I don't believe in having children either. I can be passionate about a lot of things and people but becoming a mother is beyond me. I refuse this. It's slavery: work for no pay, and actually it's expensive. I don't want my life to revolve around one person, I don't need this sense of purpose. My purpose in life, as far as I'm concerned, is to be happy and be the person I am.
I believe in open relationships, in catching moments of happiness whenever, I believe in being open and true and honest.

The reason I love Harry Potter so much is because it gave me, as Time magazine puts it, "social, moral and political inspiration". You can change what you think isn't right. There's an alternative to doing nothing and stare at the world. Take action. And the reason why I love Hermione is because she's the perfect example of this: "Get all the education you can, but then, do something. Don't just stand there, make it happen." (Lee Iacocca) Education is important because it gives you your weapons to be the change you want for the world. That's why I want to teach.

Sentimentality saddens me. It's terrible and yet so many people indulge in it. I avoid sentimentality at all costs. When I tell people I'm working on Jane Austen, I can see they think I'm on their side - the side of the people who think Jane Austen is sentimental, somebody who writes for women (oh dear), places marriage at the center of things (oh dear) and loves romantic things (oh dear). She's not any of these things. She's witty and would mock so many people's idea of her today. I don't read her for escapism, I read her before her writings are not neat, because Elizabeth fell in love with Darcy when she saw how grandiose Pemberley was, because Brandon fell for Marianne because he reminded her of his childhood sweetheart, because Tilney fell for Catherine because it was obvious she liked him. I love Jane because none of her marriages work. I love Jane because she laughs at people swooning over wet shirts, I love Jane because she's daring. I love Jane because she's funny. I love Jane because she's on the side of justice and because her wittiest characters always win. I love Jane because she would laugh at Twilight, and yet she's one of Stephenie Meyer's favourite writers (another one who hasn't read the same books I did, obviously). She would laugh at people relaxing on a Sunday night while watching a period drama. She hinted at things they don't pay attention to: people died from a cold, poverty was everywhere and could happen overnight, women were trapped and went from father to husband. I love Jane for all these reasons, not because I want to live in early 19th century (oh dear) and swoon each time I reread Pride and Prejudice because it's genteel.

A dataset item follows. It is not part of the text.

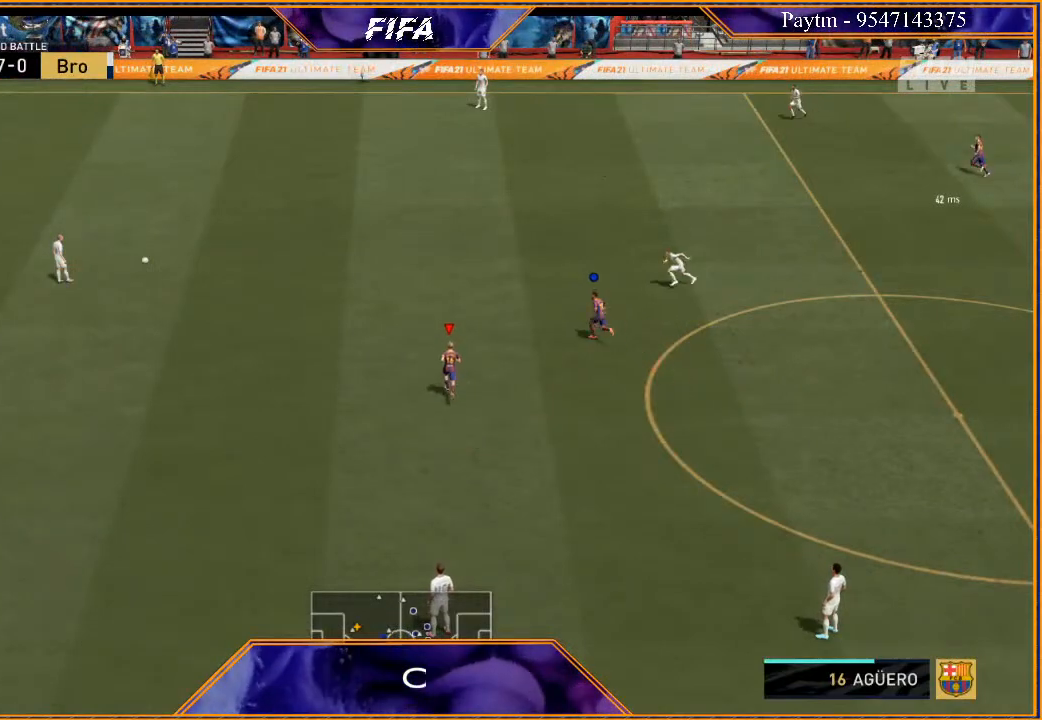
{"buttons": [], "left_stick": "down-left", "right_stick": "center", "events": [[167, "left_stick", "up-left"], [300, "R2", "up"], [333, "left_stick", "left"], [467, "left_stick", "down-left"]]}
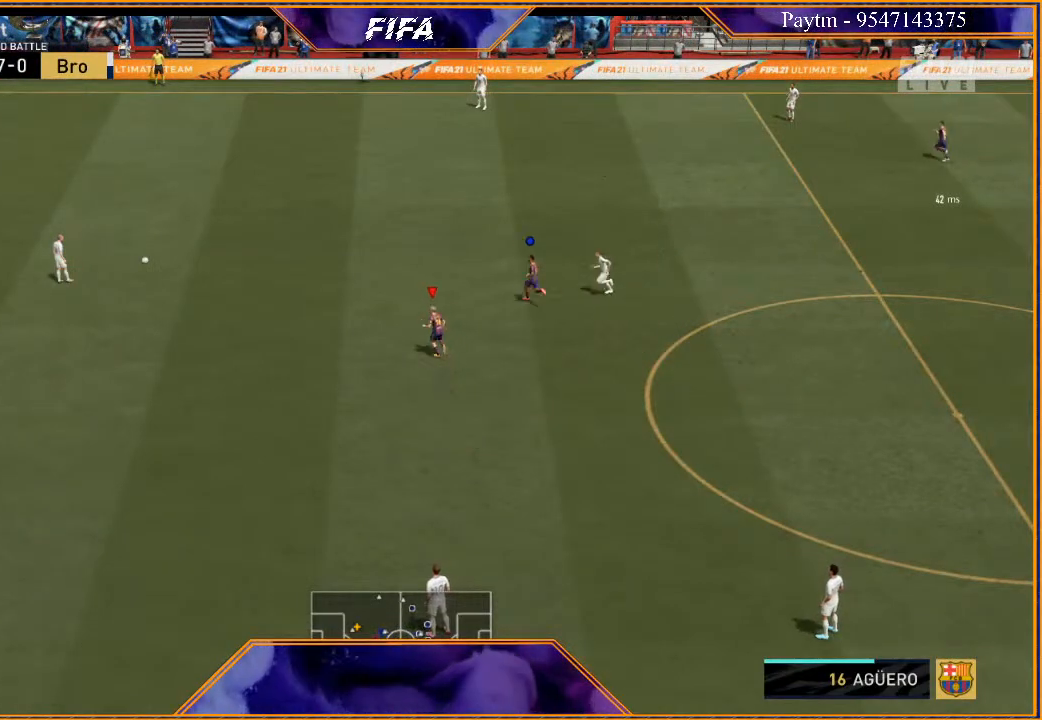
{"buttons": ["R2"], "left_stick": "down-left", "right_stick": "center", "events": [[67, "L1", "down"], [267, "L1", "up"], [300, "R2", "down"]]}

I don't think anything was "better back then" or worse, "simpler". I love a lot of black and white movies (the idea of "classic" is disturbing, like there's the canon and then the rest, we can do better than that, come on) because the stories are great, not because they're glamorous. Love Crazy is the story of a couple having fun, The Shop Around the Corner is the story of two people who fall for each other because they really have things in common, mainly literature.

I don't think television is not as good as cinema. Television is just as good. Gilmore Girls for me is the story of women who are a lot like me, who reference works of fiction all the time because they know how much they influence their lives. It's the story of a woman who raised a daughter alone, of independent women who are exceptional because they are interesting for themselves, not because being paired up makes them interesting.

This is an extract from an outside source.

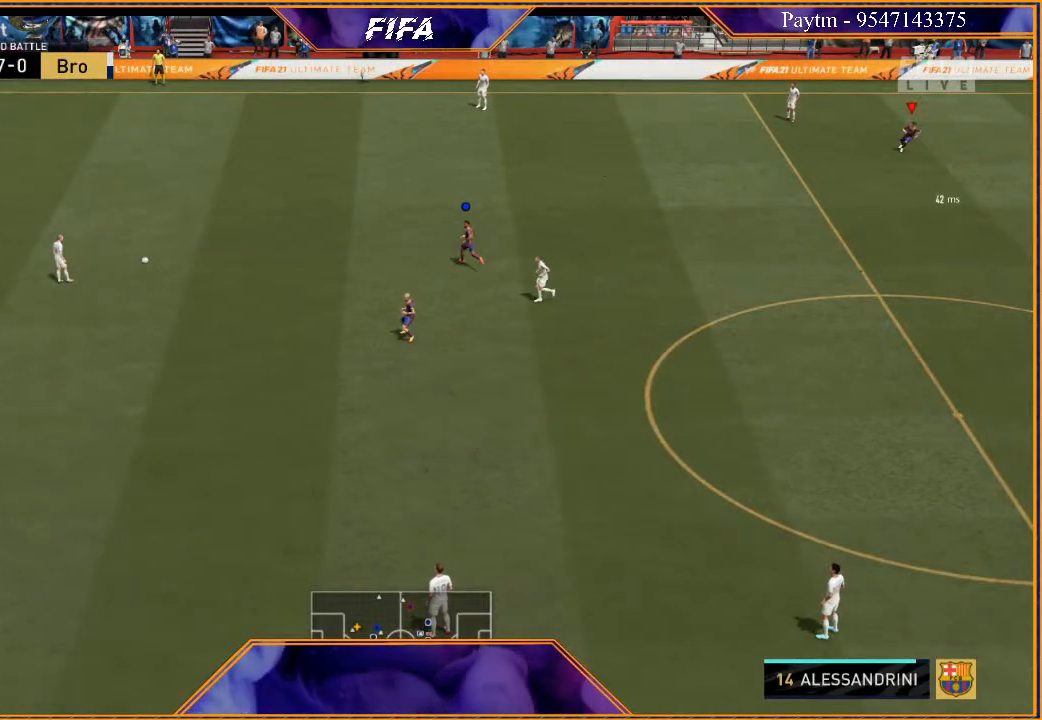
{"buttons": ["R2"], "left_stick": "down", "right_stick": "center", "events": [[100, "L1", "down"], [100, "left_stick", "down"], [300, "L1", "up"]]}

I'm passionate about good food. However, I don't like chocolate, coffee or most teas. Now that I'm at it, I don't drink alcohol, I don't smoke and I don't do drugs. Chocolate, tea and alcohol taste awful. Coffee smells incredible but tastes awful. Cigarettes smell awful. I'm not into destroying myself, I love life. Good food is high on my list of priorities.

I think most of all I believe in wit. Because there are so many funny details in life to miss out on these moments of fun. I'm looking for laughter in almost everything I do. Laughter and honesty, even bluntness. Because "people who are shocked need to be shocked more often" (Mae West said that, hear hear). Wit is hard to achieve because it raises you above a situation and makes you an observer, even if you're involved. I believe witty people are the best because they're subversive in the best way.

And this is Sibylle in a nutshell! I don't believe in changing for anybody. I know who I am. No excuses, no apologies, no regrets (that's Brian Kinney in Queer as Folk) - to me that means one has to be the best person they can the first time around and then, I say, it's take it or leave it.